**What is needed**
Convert the listing into a two-column CSV with the headers input and output, starting at its first line and ending after the line that contains "title Bash [82, 49, 1571, 257]". Each row pairs an input with its output, and each value sits in one quoted field with its line breaks turned into spaces.

**Information given**
┄┄┄┄┄┄┄┄┄┄┄┄┄┄┄┄┄┄┄┄

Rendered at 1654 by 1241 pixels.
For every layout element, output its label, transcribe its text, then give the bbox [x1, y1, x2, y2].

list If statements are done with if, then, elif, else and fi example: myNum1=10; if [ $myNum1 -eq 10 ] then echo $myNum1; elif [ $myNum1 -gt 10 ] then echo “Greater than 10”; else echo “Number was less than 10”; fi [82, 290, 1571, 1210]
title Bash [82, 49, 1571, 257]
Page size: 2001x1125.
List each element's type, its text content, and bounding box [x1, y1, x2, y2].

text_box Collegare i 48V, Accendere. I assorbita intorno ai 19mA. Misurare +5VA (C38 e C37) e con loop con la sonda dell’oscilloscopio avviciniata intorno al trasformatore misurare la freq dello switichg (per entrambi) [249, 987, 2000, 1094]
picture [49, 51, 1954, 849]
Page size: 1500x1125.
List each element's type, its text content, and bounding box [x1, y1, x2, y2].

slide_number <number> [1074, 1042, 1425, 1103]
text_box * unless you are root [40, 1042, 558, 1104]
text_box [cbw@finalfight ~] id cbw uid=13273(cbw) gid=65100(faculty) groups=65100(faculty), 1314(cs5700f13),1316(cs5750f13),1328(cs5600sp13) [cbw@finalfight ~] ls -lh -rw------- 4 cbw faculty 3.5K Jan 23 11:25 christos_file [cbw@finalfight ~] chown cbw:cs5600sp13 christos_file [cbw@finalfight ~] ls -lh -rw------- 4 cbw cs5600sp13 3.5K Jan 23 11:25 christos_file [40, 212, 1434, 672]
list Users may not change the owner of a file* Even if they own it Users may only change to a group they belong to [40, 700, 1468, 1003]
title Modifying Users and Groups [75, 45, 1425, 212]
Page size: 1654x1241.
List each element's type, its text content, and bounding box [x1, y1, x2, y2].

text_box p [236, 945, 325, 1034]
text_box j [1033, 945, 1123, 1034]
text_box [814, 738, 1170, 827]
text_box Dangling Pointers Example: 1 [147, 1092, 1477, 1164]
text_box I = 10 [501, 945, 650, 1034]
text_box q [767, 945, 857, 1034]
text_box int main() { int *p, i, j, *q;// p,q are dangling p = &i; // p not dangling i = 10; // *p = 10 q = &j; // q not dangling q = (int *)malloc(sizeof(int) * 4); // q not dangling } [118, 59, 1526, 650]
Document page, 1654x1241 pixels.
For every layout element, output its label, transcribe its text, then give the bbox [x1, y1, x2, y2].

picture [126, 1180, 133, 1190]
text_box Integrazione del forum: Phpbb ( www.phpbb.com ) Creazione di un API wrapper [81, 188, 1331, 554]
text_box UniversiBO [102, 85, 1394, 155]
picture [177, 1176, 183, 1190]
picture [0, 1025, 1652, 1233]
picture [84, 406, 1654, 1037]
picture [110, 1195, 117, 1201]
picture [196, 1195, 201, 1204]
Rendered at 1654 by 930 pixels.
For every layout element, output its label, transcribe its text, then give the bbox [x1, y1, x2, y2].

┄┄┄┄┄┄┄┄┄┄┄┄┄┄┄┄┄┄┄┄

**Answer to the problem**
input,output
"Rendered at 1654 by 1241 pixels. For every layout element, output its label, transcribe its text, then give the bbox [x1, y1, x2, y2].","list If statements are done with if, then, elif, else and fi example: myNum1=10; if [ $myNum1 -eq 10 ] then echo $myNum1; elif [ $myNum1 -gt 10 ] then echo “Greater than 10”; else echo “Number was less than 10”; fi [82, 290, 1571, 1210] title Bash [82, 49, 1571, 257]"